#### SECCIÓN DE TEXTO ####

Coaching para adolescentes
Estamos acostumbrados a considerar el coaching como un instrumento que nos va a ayudar a lograr una vida plena como adultos, mediante el desarrollo de todo nuestro potencial y la superación de nuestros miedos, en cualquier ámbito de nuestra vida.

Pero no somos sólo los adultos los que podemos experimentar los beneficios del coaching. También los niños y, especialmente, los adolescentes, pueden encontrar en esta herramienta un modo de orientar su vida de un modo satisfactorio y de superar el periodo de la adolescencia de una forma más positiva.

No en vano, la adolescencia es una de las etapas más complicadas del desarrollo del ser humano, y no siempre bien comprendida por los adultos. Los adolescentes ya no son niños y se abren a su mundo de adultos, tienen que tomar decisiones en torno a su futuro profesional, se abren a nuevas experiencias, etc.

Mediante el coaching, los adolescentes van a aprender como manejar y mejorar sus relaciones personales, cómo conseguir sus metas, mejorar sus capacidades de negociación y comunicación, etc. Todo ello son herramientas que les facilitarán en gran medida su desarrollo posterior, ya que podrán utilizar todas esas habilidades en su vida adulta.

Para lograr esto, el coach les ayudará a conocer y sacar a la luz todas sus capacidades, que muchas veces son desconocidas para el adolescente, aumentando su autoestima y ayudándole así a lograr el éxito en los diferentes ámbitos de su vida.

El coaching también logrará desactivar las creencias limitadores que pueda tener el adolescente, creencias que limitan su desarrollo profesional y personal.

También es una herramienta muy válida a la hora de ayudarles a gestionar sus emociones, que suelen estar muy descontroladas en esta etapa de la vida. Canalizar la ira, la agresividad, el enfado y mostrarles cómo afrontar los conflictos serán otros objetivos que se pueden lograr a través del coaching.

#### MATERIAL PROPORCIONADO ####

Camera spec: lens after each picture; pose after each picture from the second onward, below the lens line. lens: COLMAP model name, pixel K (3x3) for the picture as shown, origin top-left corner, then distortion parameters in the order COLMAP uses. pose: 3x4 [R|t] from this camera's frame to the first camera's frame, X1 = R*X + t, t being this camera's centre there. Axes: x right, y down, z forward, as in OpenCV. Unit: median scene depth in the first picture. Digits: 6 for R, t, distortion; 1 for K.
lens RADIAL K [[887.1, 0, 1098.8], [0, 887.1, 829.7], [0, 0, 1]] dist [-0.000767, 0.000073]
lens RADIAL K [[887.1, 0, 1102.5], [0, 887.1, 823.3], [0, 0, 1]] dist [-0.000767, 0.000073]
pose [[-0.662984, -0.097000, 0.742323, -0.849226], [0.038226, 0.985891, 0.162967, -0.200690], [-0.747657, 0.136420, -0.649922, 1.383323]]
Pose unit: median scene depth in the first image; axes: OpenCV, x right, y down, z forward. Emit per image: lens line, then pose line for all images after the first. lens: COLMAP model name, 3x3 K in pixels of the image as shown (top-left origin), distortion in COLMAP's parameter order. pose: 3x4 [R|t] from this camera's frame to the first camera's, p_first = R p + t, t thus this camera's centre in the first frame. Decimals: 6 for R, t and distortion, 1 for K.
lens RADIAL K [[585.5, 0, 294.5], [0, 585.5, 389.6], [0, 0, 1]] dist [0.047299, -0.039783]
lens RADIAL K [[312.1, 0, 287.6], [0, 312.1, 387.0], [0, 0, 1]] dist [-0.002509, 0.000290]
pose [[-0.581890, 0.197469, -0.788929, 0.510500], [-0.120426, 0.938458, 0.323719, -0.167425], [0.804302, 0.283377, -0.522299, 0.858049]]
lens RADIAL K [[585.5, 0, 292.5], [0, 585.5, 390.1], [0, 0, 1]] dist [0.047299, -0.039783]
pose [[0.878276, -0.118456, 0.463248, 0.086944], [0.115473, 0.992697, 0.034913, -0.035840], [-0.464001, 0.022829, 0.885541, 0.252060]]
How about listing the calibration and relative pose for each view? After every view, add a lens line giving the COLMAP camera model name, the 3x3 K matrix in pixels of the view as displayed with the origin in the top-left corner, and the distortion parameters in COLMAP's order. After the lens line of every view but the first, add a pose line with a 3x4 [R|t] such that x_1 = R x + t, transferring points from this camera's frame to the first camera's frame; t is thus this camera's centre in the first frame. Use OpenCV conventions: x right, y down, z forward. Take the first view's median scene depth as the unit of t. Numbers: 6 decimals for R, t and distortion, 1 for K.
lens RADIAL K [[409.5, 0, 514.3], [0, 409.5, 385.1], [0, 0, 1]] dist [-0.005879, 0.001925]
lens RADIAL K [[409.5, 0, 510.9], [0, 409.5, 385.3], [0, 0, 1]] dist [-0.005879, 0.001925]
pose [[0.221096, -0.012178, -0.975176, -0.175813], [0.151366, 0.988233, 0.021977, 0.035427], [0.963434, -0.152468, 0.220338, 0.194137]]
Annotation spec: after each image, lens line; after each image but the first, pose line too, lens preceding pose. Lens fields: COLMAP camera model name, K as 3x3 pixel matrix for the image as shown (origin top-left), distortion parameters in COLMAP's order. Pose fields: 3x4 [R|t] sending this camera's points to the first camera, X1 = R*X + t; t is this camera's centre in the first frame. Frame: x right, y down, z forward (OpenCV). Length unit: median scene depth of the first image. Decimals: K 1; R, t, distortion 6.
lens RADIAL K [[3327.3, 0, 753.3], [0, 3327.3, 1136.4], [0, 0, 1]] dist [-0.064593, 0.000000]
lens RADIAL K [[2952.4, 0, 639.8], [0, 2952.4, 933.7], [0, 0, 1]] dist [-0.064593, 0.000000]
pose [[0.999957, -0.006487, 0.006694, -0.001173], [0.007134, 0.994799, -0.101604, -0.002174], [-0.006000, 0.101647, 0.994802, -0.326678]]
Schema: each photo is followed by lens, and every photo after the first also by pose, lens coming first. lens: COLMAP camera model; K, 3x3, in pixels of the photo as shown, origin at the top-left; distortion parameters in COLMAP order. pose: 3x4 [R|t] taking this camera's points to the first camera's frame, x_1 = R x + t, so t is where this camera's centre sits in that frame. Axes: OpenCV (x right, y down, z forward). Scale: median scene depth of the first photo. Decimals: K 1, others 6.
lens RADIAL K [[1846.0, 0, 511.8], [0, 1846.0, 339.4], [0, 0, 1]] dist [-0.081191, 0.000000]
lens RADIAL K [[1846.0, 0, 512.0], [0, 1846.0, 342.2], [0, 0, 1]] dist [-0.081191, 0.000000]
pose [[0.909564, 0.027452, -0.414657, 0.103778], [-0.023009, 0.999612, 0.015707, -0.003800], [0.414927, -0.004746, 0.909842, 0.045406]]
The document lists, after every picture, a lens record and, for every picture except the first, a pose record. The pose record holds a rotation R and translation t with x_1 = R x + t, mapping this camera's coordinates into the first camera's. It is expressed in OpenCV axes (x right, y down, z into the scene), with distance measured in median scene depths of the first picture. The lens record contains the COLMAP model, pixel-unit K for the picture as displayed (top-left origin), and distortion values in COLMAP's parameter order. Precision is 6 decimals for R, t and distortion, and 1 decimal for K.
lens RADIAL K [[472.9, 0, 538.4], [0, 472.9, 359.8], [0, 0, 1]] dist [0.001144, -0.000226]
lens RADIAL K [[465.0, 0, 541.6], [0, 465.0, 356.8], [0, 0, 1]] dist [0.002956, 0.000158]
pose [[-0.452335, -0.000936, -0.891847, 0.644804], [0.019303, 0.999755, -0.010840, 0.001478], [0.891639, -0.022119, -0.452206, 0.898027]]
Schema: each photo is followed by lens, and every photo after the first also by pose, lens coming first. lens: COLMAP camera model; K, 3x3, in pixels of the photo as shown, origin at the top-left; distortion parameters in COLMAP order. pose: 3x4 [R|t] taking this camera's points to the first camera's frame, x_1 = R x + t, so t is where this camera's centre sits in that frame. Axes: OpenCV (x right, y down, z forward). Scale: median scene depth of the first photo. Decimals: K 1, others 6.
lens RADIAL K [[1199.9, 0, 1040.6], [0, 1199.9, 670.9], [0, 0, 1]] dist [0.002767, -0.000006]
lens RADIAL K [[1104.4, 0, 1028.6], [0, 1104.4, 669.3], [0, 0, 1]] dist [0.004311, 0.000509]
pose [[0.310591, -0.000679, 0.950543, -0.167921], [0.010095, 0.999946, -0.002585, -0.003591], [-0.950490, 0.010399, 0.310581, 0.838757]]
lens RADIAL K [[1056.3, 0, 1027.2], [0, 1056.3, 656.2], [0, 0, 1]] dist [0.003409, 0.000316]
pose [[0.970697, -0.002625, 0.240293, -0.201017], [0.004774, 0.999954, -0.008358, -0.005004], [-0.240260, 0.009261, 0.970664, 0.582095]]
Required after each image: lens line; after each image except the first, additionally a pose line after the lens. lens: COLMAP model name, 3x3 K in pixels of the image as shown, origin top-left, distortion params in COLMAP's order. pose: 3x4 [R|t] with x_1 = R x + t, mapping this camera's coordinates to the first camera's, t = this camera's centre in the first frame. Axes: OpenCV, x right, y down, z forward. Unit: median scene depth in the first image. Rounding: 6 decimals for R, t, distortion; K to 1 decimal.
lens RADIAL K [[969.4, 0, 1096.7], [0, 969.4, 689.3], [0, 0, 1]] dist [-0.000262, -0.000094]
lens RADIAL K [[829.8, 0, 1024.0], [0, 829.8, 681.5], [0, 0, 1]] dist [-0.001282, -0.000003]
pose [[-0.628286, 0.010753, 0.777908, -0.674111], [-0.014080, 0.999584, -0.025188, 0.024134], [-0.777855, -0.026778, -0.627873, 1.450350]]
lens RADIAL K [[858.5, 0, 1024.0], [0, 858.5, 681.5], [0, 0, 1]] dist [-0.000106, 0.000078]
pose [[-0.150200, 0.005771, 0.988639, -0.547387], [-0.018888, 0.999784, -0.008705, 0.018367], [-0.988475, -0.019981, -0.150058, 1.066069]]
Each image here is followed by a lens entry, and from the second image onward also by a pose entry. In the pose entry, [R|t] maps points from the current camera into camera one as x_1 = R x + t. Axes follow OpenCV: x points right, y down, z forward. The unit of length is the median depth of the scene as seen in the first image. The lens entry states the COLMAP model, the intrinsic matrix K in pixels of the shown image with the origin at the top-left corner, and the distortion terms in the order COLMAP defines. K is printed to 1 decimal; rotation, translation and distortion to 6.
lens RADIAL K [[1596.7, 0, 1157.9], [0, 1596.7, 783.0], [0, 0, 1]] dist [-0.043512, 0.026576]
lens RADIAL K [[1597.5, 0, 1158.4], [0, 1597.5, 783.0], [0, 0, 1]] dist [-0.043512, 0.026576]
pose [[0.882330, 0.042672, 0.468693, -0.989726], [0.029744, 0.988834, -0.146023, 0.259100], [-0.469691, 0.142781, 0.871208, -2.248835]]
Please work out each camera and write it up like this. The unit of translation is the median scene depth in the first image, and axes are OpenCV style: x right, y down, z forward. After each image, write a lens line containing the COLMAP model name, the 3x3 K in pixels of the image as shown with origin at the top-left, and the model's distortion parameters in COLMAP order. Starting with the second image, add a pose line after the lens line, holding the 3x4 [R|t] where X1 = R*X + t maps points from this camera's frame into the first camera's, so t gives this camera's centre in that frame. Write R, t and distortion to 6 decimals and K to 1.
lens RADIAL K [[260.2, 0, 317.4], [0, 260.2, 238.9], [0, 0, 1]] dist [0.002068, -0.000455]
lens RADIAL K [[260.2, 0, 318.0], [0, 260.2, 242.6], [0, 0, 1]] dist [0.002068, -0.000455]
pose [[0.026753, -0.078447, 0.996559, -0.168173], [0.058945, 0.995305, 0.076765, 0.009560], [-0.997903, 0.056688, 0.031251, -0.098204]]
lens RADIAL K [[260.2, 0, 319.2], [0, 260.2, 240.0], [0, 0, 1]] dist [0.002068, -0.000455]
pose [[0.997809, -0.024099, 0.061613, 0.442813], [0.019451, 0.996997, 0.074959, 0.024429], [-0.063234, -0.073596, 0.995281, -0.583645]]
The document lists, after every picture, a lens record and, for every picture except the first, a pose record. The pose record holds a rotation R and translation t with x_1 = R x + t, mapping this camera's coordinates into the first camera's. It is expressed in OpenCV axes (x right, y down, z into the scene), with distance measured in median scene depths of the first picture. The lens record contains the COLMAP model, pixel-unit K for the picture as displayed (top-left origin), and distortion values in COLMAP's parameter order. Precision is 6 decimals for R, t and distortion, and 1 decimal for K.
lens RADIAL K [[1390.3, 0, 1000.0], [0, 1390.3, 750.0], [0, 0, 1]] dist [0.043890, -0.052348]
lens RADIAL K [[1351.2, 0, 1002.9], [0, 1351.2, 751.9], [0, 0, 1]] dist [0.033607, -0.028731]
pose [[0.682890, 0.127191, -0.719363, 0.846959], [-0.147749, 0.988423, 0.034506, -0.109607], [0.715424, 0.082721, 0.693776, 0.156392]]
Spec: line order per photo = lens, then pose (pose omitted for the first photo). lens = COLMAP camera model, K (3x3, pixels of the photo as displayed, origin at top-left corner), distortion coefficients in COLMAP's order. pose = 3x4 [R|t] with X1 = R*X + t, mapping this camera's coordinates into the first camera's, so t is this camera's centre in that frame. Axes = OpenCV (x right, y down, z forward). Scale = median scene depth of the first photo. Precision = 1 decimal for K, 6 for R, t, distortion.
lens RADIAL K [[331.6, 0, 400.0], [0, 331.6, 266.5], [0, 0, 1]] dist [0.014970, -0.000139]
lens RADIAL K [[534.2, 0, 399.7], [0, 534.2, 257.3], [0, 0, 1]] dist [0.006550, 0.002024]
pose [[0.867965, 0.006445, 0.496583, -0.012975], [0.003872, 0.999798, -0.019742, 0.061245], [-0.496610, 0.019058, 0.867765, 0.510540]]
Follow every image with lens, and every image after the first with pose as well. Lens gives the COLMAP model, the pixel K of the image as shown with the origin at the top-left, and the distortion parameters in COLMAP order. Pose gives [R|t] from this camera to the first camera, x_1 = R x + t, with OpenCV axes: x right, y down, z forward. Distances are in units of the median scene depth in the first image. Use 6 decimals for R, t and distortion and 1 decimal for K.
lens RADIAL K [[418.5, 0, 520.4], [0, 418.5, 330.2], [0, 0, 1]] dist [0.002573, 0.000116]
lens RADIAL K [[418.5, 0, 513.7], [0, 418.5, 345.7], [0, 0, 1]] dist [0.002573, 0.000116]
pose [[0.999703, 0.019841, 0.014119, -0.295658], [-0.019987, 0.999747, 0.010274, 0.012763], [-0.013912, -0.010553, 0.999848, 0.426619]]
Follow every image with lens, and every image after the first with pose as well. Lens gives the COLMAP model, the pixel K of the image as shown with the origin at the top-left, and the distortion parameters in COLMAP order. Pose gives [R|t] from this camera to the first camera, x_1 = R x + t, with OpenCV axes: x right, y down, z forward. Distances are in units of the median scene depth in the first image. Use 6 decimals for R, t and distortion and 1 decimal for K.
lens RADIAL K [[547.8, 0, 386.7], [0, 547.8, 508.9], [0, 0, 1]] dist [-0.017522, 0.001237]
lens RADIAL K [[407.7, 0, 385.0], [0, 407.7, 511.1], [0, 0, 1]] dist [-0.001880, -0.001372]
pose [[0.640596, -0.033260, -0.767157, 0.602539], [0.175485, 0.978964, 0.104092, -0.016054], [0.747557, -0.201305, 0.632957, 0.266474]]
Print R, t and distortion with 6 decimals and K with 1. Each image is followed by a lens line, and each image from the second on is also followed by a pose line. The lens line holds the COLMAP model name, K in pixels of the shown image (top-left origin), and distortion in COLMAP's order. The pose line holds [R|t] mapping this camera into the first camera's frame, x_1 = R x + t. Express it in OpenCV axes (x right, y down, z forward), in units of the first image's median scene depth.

####

▸ DETALLES DEL EJERCICIO: Enumera las emociones que, según el texto sobre coaching para adolescentes, se pueden canalizar a través del coaching.

▸ RESULTADO DEL EJERCICIO:
- La ira
- La agresividad
- El enfado